▶ _Your goal_
Print the data exactly, leaving nothing out.

----

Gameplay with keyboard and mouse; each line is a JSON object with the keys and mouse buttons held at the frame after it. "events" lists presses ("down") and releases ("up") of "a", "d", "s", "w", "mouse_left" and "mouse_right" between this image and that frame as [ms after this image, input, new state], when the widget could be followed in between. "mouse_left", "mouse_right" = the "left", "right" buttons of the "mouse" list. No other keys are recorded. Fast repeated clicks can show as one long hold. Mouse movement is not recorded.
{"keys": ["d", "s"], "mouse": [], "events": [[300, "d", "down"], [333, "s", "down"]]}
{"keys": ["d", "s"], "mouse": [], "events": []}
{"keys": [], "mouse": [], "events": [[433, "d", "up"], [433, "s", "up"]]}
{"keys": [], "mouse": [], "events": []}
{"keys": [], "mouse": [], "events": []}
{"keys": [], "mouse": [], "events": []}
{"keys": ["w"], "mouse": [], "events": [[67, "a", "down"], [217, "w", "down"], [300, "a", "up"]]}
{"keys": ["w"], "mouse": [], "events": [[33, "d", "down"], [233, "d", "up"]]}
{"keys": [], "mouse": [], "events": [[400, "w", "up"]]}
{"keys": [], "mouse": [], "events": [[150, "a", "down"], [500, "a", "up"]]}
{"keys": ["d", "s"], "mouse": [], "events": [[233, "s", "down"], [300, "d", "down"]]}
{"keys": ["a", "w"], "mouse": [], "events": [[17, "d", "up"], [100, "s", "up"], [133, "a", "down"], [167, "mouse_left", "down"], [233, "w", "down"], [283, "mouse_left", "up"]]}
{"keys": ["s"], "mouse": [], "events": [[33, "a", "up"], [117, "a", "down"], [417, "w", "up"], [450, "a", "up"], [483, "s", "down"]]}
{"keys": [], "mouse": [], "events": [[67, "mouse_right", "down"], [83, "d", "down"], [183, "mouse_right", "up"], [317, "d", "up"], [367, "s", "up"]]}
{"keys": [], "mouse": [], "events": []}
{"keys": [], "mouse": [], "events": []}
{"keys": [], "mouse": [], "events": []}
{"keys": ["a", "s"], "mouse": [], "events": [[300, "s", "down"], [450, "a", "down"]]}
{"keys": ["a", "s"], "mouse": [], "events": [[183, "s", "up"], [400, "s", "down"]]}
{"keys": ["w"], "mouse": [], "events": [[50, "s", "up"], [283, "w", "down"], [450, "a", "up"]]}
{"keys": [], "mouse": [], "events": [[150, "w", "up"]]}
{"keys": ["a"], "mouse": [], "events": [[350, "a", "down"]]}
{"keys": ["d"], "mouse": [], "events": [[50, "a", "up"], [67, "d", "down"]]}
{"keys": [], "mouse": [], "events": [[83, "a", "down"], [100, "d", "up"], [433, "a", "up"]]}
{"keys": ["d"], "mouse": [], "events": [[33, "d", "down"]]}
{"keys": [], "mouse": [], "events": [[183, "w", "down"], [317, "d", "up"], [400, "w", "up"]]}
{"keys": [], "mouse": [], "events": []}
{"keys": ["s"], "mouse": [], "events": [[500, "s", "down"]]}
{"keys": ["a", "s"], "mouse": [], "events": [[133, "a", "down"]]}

----

▶ _Response for this exercise_
Gameplay with keyboard and mouse; each line is a JSON object with the keys and mouse buttons held at the frame after it. "events" lists presses ("down") and releases ("up") of "a", "d", "s", "w", "mouse_left" and "mouse_right" between this image and that frame as [ms after this image, input, new state], when the widget could be followed in between. "mouse_left", "mouse_right" = the "left", "right" buttons of the "mouse" list. No other keys are recorded. Fast repeated clicks can show as one long hold. Mouse movement is not recorded.
{"keys": ["d", "s"], "mouse": [], "events": [[300, "d", "down"], [333, "s", "down"]]}
{"keys": ["d", "s"], "mouse": [], "events": []}
{"keys": [], "mouse": [], "events": [[433, "d", "up"], [433, "s", "up"]]}
{"keys": [], "mouse": [], "events": []}
{"keys": [], "mouse": [], "events": []}
{"keys": [], "mouse": [], "events": []}
{"keys": ["w"], "mouse": [], "events": [[67, "a", "down"], [217, "w", "down"], [300, "a", "up"]]}
{"keys": ["w"], "mouse": [], "events": [[33, "d", "down"], [233, "d", "up"]]}
{"keys": [], "mouse": [], "events": [[400, "w", "up"]]}
{"keys": [], "mouse": [], "events": [[150, "a", "down"], [500, "a", "up"]]}
{"keys": ["d", "s"], "mouse": [], "events": [[233, "s", "down"], [300, "d", "down"]]}
{"keys": ["a", "w"], "mouse": [], "events": [[17, "d", "up"], [100, "s", "up"], [133, "a", "down"], [167, "mouse_left", "down"], [233, "w", "down"], [283, "mouse_left", "up"]]}
{"keys": ["s"], "mouse": [], "events": [[33, "a", "up"], [117, "a", "down"], [417, "w", "up"], [450, "a", "up"], [483, "s", "down"]]}
{"keys": [], "mouse": [], "events": [[67, "mouse_right", "down"], [83, "d", "down"], [183, "mouse_right", "up"], [317, "d", "up"], [367, "s", "up"]]}
{"keys": [], "mouse": [], "events": []}
{"keys": [], "mouse": [], "events": []}
{"keys": [], "mouse": [], "events": []}
{"keys": ["a", "s"], "mouse": [], "events": [[300, "s", "down"], [450, "a", "down"]]}
{"keys": ["a", "s"], "mouse": [], "events": [[183, "s", "up"], [400, "s", "down"]]}
{"keys": ["w"], "mouse": [], "events": [[50, "s", "up"], [283, "w", "down"], [450, "a", "up"]]}
{"keys": [], "mouse": [], "events": [[150, "w", "up"]]}
{"keys": ["a"], "mouse": [], "events": [[350, "a", "down"]]}
{"keys": ["d"], "mouse": [], "events": [[50, "a", "up"], [67, "d", "down"]]}
{"keys": [], "mouse": [], "events": [[83, "a", "down"], [100, "d", "up"], [433, "a", "up"]]}
{"keys": ["d"], "mouse": [], "events": [[33, "d", "down"]]}
{"keys": [], "mouse": [], "events": [[183, "w", "down"], [317, "d", "up"], [400, "w", "up"]]}
{"keys": [], "mouse": [], "events": []}
{"keys": ["s"], "mouse": [], "events": [[500, "s", "down"]]}
{"keys": ["a", "s"], "mouse": [], "events": [[133, "a", "down"]]}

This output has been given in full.